Elias Canetti, Auto da fé
La sua biblioteca si trovava nella Ehrlichstrasse, al quarto e ultimo piano della casa contrassegnata con il numero 24. La porta dell’appartamento era dotata, per sicurezza, di tre complicate serrature. L’aprì, attraversò l’anticamera nella quale c’era soltanto un attaccapanni, ed entrò nel suo studio. Posò con ogni cautela la borsa su una poltrona, poi percorse un paio di volte in su e in giù la fuga dei quattro locali alti e spaziosi che formavano la sua biblioteca.
Tutte le pareti erano tappezzate di libri fino al soffitto. Vi fece scorrere sopra lo sguardo lentamente. Nel soffitto si aprivano dei lucernari. Era orgoglioso di quella sua luce che pioveva dall’alto. Le finestre erano state murate parecchi anni prima, dopo una dura battaglia con il padrone di casa. In tal modo egli aveva guadagnato in ogni stanza una quarta parete, il che significava più posto per i libri. Inoltre, una luce che illuminasse dall’alto, uniformemente, tutti gli scaffali, gli sembrava più equa e più consona ai suoi rapporti con i libri. E con le finestre era scomparsa pure la tentazione di osservare il viavai della strada: una cattiva abitudine, evidentemente innata, che serve solo a far perdere tempo. Ogni giorno, prima di mettersi allo scrittoio, benediceva quell’idea e la costanza con cui l’aveva perseguita, perché ad essa doveva la realizzazione del suo maggior desiderio: possedere una biblioteca ricca, ben ordinata e chiusa da tutti i lati, nella quale nessun mobile superfluo, nessuna persona superflua lo distogliesse dai suoi gravi pensieri.
Il primo ambiente serviva da studio. Un vecchio, imponente scrittoio, una poltrona dietro ad esso, una seconda poltrona nell’angolo opposto costituivano tutto il mobilio. S’aggiungeva un divano che faceva del suo meglio per non farsi notare e che Kien preferiva ignorare dal momento che gli serviva soltanto per dormirci. Alla parete era appesa una scala scorrevole. Essa era più importante del divano e nel corso della giornata passava da un locale all’altro. Il vuoto delle altre tre stanze non era infatti turbato neppure da una sedia. In nessun punto un tavolo, un armadio, una stufa che rompesse la variopinta uniformità degli scaffali. I tappeti folti che coprivano per intero il pavimento rendevano più calda la severa penombra che, grazie alle porte spalancate, faceva di tutti e quattro i locali un unico, ampio salone.

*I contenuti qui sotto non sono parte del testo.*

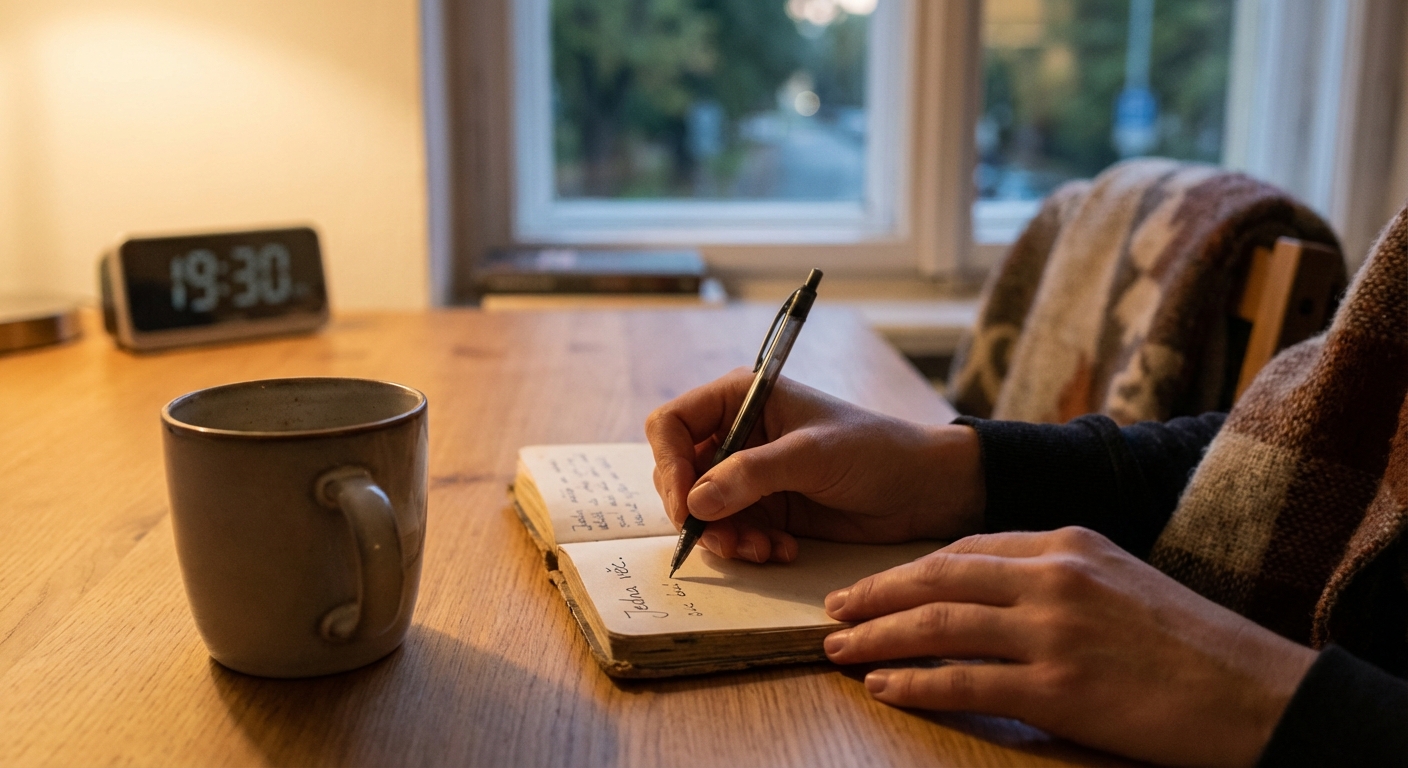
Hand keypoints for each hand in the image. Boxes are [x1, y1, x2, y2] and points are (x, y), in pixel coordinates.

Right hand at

Roberto Calasso, La folie Baudelaire
Il bordello-museo si presentava come un vasto, sconfinato edificio mnemotecnico. Sembrava che dentro quella casa si aprisse una rete di passages, collegati fra loro, di cui non si vedeva lo sbocco. Era il paesaggio del nuovo secondo Benjamin, quella nervatura pulsante di luci e di merci in cui si condensava la fantasmagoria di Parigi, mentre Parigi stessa, a sua volta, era una miniatura dell’intero pianeta quale si sarebbe dispiegato da allora sino a oggi e altro. Ma qui il primo carattere di quelle gallerie è di cosa usata, consunta e sfibrata dall’uso. Quell’aria vecchia è la traccia del passato. Il tempo non si lascia percepire soltanto attraverso ruderi o monumenti, ma per la sua azione corrosiva che investe tutto, anche il nuovo. La natura è tacitamente abolita – e il panorama si compone soltanto di tarde istituzioni della civiltà: caffè, gabinetti di lettura, bische.